Rhein-Neckar, 25. April 2015. (red) Nach verschiedenen Medienberichten haben heute Geschäftsführung und Trägerverein der Odenwaldschule bekannt gegeben, dass die Schule geschlossen wird. Seit Ende der 90-er Jahre war das frühere Vorzeigeinternat in die Kritik geraten, weil nach und nach über 130 Fälle sexuellen Missbrauchs durch Lehrkräfte an den schutzbefohlenen Schülern bekannt geworden waren. 1910 gegründet, erlangte die Odenwaldschule im hessischen Ober-Hambach (Heppenheim) ein erhebliches Renommee und ist 2015 am Ende.
Von Hardy Prothmann
Nein, es ist nicht schade um die Odenwaldschule. Wenn über Jahrzehnte hinweg Schüler sexuell missbraucht werden, kann der Ruf gut sein wie er will, dann braucht es klare und eindeutige Konsequenzen. Doch die gab es erst mit erheblicher Verzögerung.
Über 130 Missbrauchsfälle soll es seit den 60-er Jahren bis 1998 gegeben haben. Dach schon unter der Leitung der Gründer Paul und Edith Geheeb (Schulmotto: „Werde, der Du bist“) hat es nach im Archiv der Schule gefundenen Korrespondenzen Missbrauchsfälle an Mädchen und Jungen gegeben.
Bekannte Persönlichkeiten waren Schüler
Viele bekannte Persönlichkeiten sind in Ober-Hambach zur Schule gegangen: Der Grünenpolitiker Daniel Cohn-Bendit, Tilmann Jens, Sohn des „Rhetorikpabstes Walter Jens, Klaus Heinrich Thomas Mann, Sohn von Thomas Mann, Konstantin Neven DuMont, Sohn des Kölner Verlegers Alfred Neven DuMont, Wolfgang Porsche, Enkel von Ferdinand Porsche, Beate Uhse, die den weltweit ersten Sex-Shop gründete, Joachim Unseld, selbst Verleger und Sohn des Verlegers Siegfried Unseld, um nur einige aus einer langen Liste zu nennen.
Offene Liste – mindestens 132 Missbrauchsopfer
Erst 2010 widmete sich die Schule einer tatsächlich Aufarbeitung der Missbrauchsfälle . Die Juristinnen Claudia Burgsmüller und Brigitte Tilmann wurden mit der Untersuchung betraut. Im Dezember stellten sich fest: Mindestens 132 Schüler waren zwischen 1965 und 1998 durch Lehrer missbraucht worden – die Liste blieb unvollständig. Als einer der Haupttäter gilt Gerold Becker, Schulleiter in den 70-er und 80-er Jahren.
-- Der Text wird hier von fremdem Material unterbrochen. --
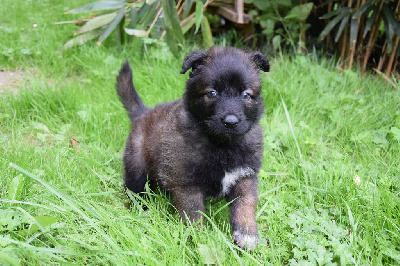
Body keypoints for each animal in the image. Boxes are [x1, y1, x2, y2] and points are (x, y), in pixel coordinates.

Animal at [117, 46, 270, 250]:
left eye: (246, 95)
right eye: (212, 93)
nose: (231, 122)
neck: (222, 145)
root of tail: (143, 113)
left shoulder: (245, 176)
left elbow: (245, 205)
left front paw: (247, 233)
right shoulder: (187, 184)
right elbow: (194, 216)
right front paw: (200, 240)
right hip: (136, 168)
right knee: (135, 190)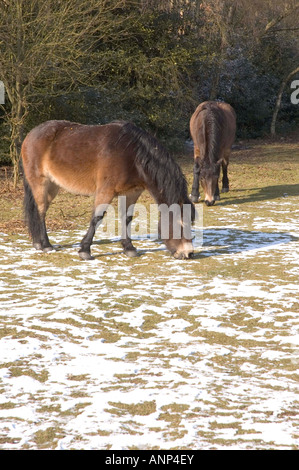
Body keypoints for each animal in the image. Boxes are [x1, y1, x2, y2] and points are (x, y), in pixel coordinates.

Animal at [21, 119, 195, 260]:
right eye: (180, 223)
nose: (188, 253)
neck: (132, 155)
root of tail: (31, 135)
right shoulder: (106, 191)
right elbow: (97, 218)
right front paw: (85, 250)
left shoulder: (132, 192)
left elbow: (127, 218)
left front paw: (129, 247)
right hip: (41, 183)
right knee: (41, 211)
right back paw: (46, 245)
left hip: (53, 186)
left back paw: (37, 243)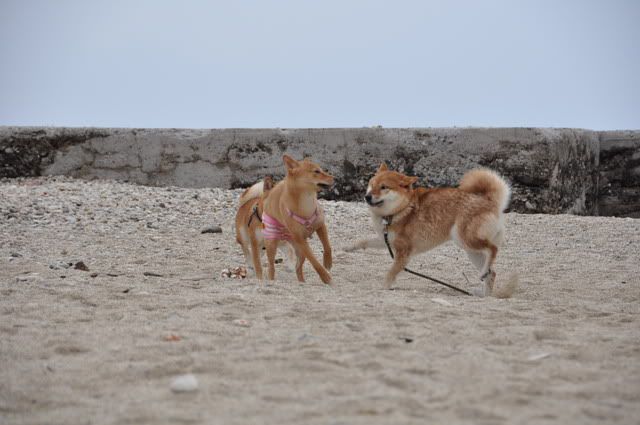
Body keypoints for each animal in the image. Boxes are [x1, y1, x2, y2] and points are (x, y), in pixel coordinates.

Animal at [262, 155, 334, 284]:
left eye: (322, 170)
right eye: (316, 171)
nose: (334, 178)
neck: (306, 202)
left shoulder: (320, 225)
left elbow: (327, 245)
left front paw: (327, 261)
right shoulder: (301, 240)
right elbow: (314, 261)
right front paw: (325, 277)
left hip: (300, 252)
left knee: (297, 268)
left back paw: (302, 282)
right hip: (272, 245)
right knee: (271, 267)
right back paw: (272, 280)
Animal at [346, 163, 517, 297]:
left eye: (384, 187)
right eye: (371, 184)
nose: (367, 197)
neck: (401, 210)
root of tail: (490, 201)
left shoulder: (403, 252)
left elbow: (391, 273)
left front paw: (383, 287)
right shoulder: (386, 239)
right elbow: (364, 241)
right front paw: (348, 247)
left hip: (464, 239)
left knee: (493, 249)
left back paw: (484, 276)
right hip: (471, 251)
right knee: (492, 272)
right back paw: (485, 293)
Die negativen Berichte über die Schule rissen in den vergangenen fünf Jahren nicht mehr ab. Zunächst wurden Entschädigungen der Opfer abgelehnt, dann doch zugestimmt. Ehemalige Schüler kritisierten die Berichterstattung als zu einseitig, andere meinten, das sei noch längst nicht genug. (Eine sehr umfangreiche Darstellung finden Sie hier.)
Seit einiger Zeit nimmt die Schülerzahl ab, man sammelte Spenden – doch das hat nicht gereicht. Die Aufsichtsbehörden verlangten wohl einen Nachweis der Finanzierung über die kommenden zwei Jahre – was offenbar misslang. Offenbar fehlen Gelder in der Höhe von rund zwei Millionen Euro. Nun soll die Schule bis zum Schuljahresende abgewickelt werden.
Ende nach Neustart
Erst im Februar präsentierte die Schule eine neue Führung: Rainer Blase sollte ab dem kommenden Schuljahr Leiter werden, Internatsleiterin ist noch Sonya Mayoufi und Geschäftsführer Marcus Halfen-Kieper.
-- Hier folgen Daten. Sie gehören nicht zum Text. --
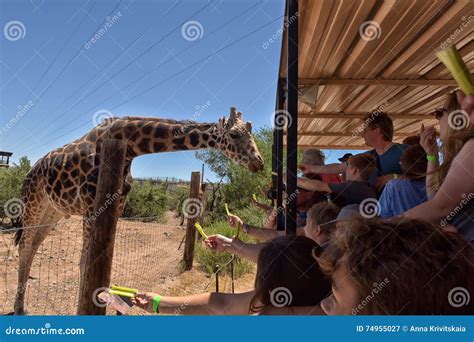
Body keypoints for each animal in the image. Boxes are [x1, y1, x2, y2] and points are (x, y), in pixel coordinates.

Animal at [12, 105, 262, 314]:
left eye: (250, 134)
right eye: (235, 134)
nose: (258, 162)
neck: (130, 147)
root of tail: (29, 172)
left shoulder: (116, 204)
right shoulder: (91, 204)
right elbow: (85, 261)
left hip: (52, 212)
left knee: (32, 247)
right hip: (33, 203)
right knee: (24, 246)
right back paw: (19, 308)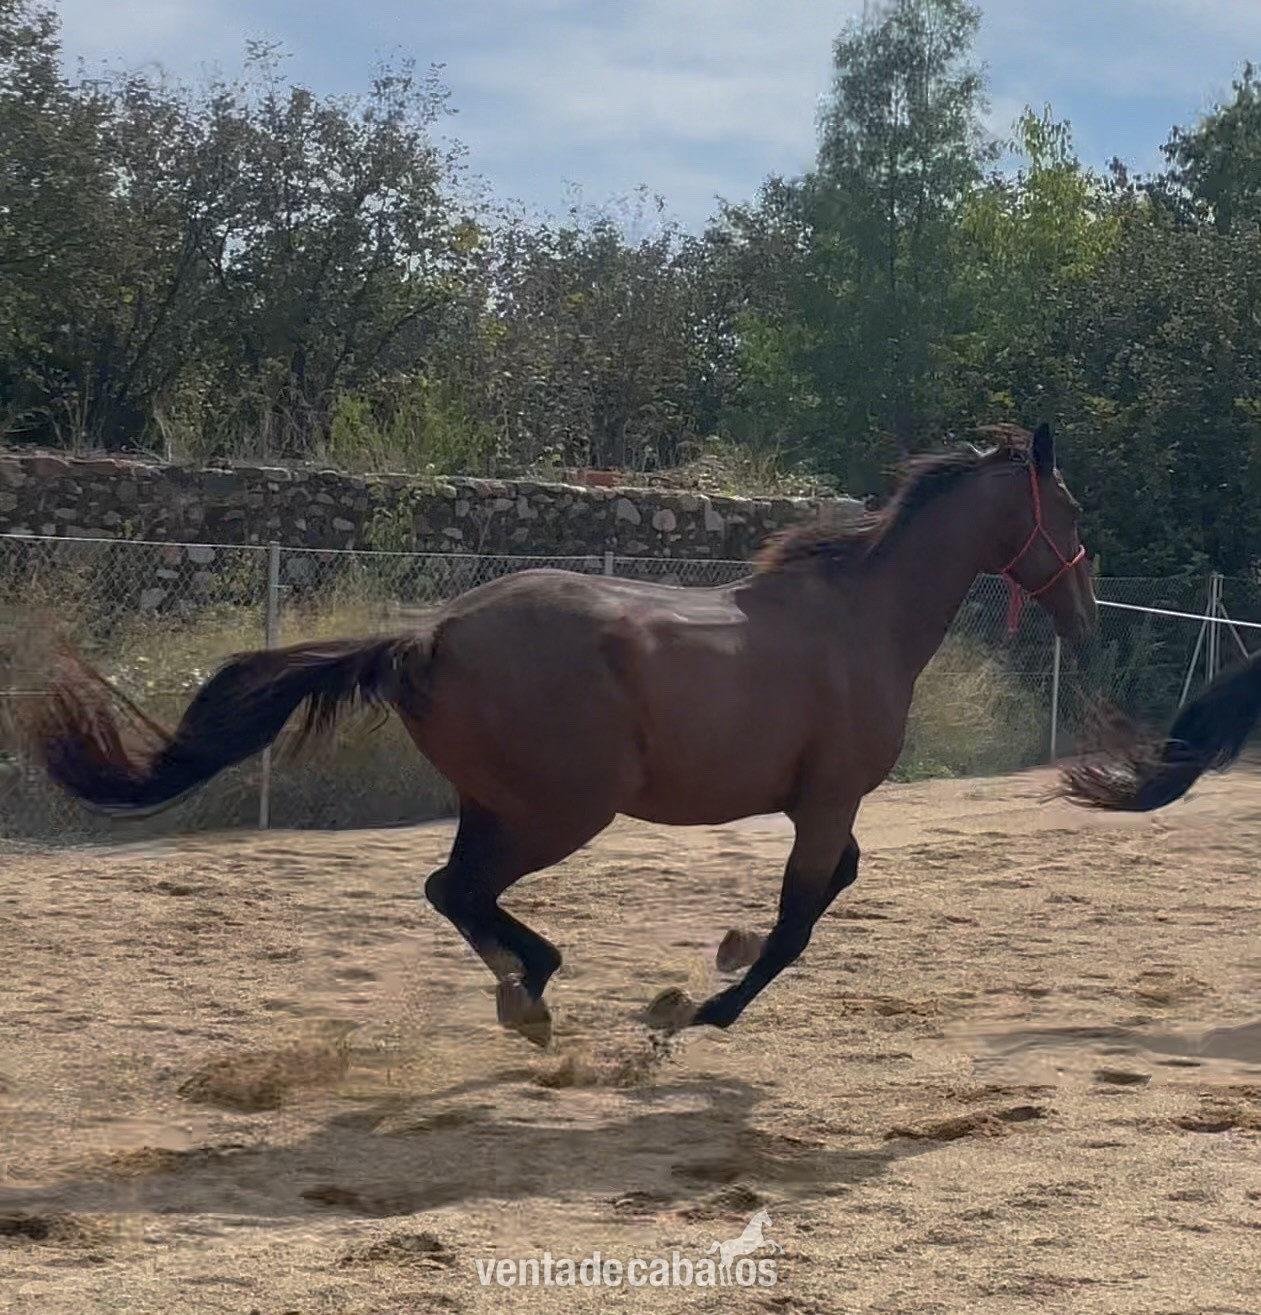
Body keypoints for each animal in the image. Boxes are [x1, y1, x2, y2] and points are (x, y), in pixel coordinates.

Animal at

Der hessische Rundfunk zitiert Marcus Halfen-Kieper: „Die Schule steht, wo sie nun steht, durch eigene Fehler, durch die eigenen Strukturen, durch Wegsehen und Wegducken, durch eigenes Nichthandeln“, erklärte er. „Wir können und sollten weder den Medien noch den Aufsichtsbehörden oder der Politik und schon gar nicht den Opfern sexualisierter Gewalt an der Schule die Verantwortung für die Situation zuzuschieben versuchen.“ Auf der Homepage der Schule selbst gibt es noch keine Information der Schließung.
Rund 200 Schüler müssen nun auf anderen Schulen untergebracht werden. Da die Schule als integrierte Gesamtschule mehrere Abschlüsse anbietet, dürfte das für manche nicht so einfach sein.